● **Task input**
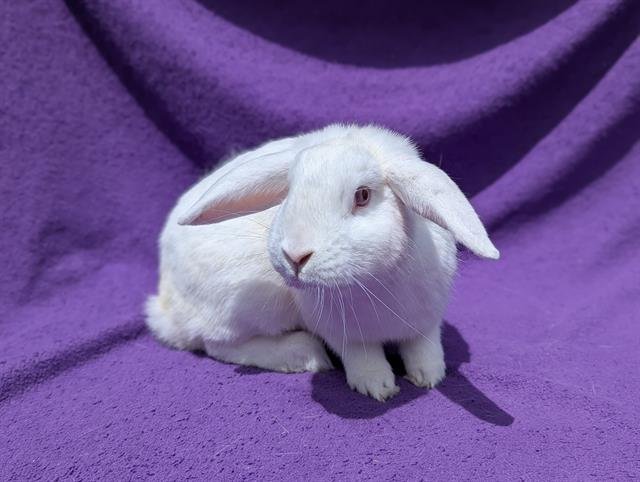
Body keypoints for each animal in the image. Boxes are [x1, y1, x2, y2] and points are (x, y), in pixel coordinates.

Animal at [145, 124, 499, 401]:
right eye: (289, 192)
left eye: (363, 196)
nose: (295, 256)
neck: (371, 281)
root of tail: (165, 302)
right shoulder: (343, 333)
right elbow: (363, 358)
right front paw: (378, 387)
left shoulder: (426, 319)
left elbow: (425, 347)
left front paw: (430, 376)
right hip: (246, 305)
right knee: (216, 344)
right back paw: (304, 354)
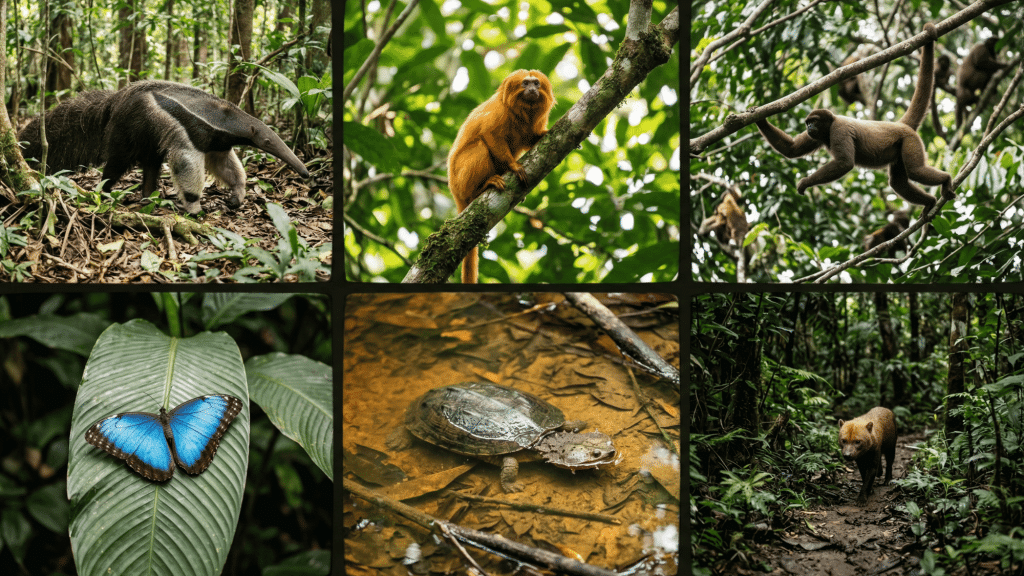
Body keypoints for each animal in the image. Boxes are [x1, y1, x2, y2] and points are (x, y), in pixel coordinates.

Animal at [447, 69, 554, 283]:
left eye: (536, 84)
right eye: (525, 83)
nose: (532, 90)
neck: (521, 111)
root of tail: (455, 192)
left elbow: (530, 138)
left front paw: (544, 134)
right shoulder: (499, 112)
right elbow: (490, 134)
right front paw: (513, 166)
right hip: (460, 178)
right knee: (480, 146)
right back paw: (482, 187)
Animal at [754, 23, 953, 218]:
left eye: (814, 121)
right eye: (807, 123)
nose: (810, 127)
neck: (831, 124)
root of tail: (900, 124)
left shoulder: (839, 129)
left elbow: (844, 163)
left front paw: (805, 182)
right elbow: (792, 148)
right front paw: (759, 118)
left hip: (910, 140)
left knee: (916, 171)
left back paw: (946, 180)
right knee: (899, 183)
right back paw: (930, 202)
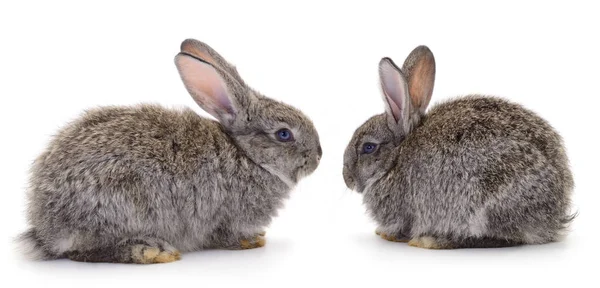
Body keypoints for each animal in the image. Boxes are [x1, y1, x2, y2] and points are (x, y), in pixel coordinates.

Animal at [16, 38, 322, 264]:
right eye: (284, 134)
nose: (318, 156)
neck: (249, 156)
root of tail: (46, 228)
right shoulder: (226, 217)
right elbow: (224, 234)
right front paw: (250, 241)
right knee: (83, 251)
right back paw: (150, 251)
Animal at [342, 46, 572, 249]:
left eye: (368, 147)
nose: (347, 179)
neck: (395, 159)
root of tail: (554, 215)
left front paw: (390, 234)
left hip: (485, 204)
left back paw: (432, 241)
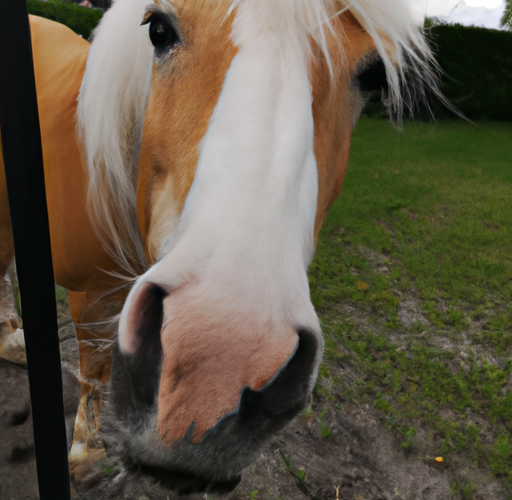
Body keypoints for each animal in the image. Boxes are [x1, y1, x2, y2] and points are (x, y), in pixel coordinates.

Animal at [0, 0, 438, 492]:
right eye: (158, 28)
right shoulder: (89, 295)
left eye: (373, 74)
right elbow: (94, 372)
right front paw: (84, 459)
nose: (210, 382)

● **Try it**
Leave the pictures out and print every record exactly.

● **Exercise result**
Body keypoints for each animal in the image. Boxes are [x1, y1, x2, y2] and points are (x, y), in pixel coordinates.

Animal at [145, 124, 499, 401]:
right eye: (289, 192)
left eye: (363, 196)
nose: (295, 256)
neck: (371, 281)
root of tail: (165, 302)
right shoulder: (343, 333)
right elbow: (363, 358)
right front paw: (378, 387)
left shoulder: (426, 319)
left elbow: (425, 347)
left front paw: (430, 376)
right hip: (246, 305)
right knee: (216, 344)
right back paw: (304, 354)
Body keypoints for each animal in the image. Boxes are [x1, y1, x2, y2] and points are (x, y), in pixel coordinates.

Animal at [447, 69, 554, 283]:
left eye: (536, 84)
right eye: (525, 83)
nose: (532, 90)
neck: (521, 111)
root of tail: (455, 192)
left elbow: (530, 138)
left front paw: (544, 134)
right shoulder: (499, 112)
right elbow: (490, 134)
right front paw: (513, 166)
right hip: (460, 178)
right knee: (480, 146)
right back paw: (482, 187)
Animal at [754, 23, 953, 218]:
left eye: (814, 121)
right eye: (807, 123)
nose: (810, 127)
neck: (831, 124)
root of tail: (900, 124)
left shoulder: (839, 129)
left elbow: (844, 163)
left front paw: (805, 182)
right elbow: (792, 148)
right front paw: (759, 118)
left hip: (910, 140)
left knee: (916, 171)
left back paw: (946, 180)
right knee: (899, 183)
right back paw: (930, 202)
Body keypoints for each animal in the image. Boxes are [x1, y1, x2, y2] and points are (x, y), in pixel coordinates.

Animal at [16, 38, 322, 264]:
right eye: (284, 134)
nose: (318, 156)
neck: (249, 156)
root of tail: (46, 228)
right shoulder: (226, 217)
right elbow: (224, 234)
right front paw: (250, 241)
right knee: (83, 251)
right back paw: (150, 251)
Animal at [342, 46, 572, 249]:
left eye: (368, 147)
nose: (347, 179)
neck: (395, 159)
root of tail: (554, 215)
left front paw: (390, 234)
left hip: (485, 204)
left back paw: (432, 241)
Body keypoints for each animal in the image. Boxes are [x1, y1, x2, y2] and points are (x, y), in pixel coordinates.

Animal at [0, 0, 438, 492]:
right eye: (158, 28)
right shoulder: (89, 295)
left eye: (373, 74)
right elbow: (94, 372)
right front paw: (84, 459)
nose: (210, 382)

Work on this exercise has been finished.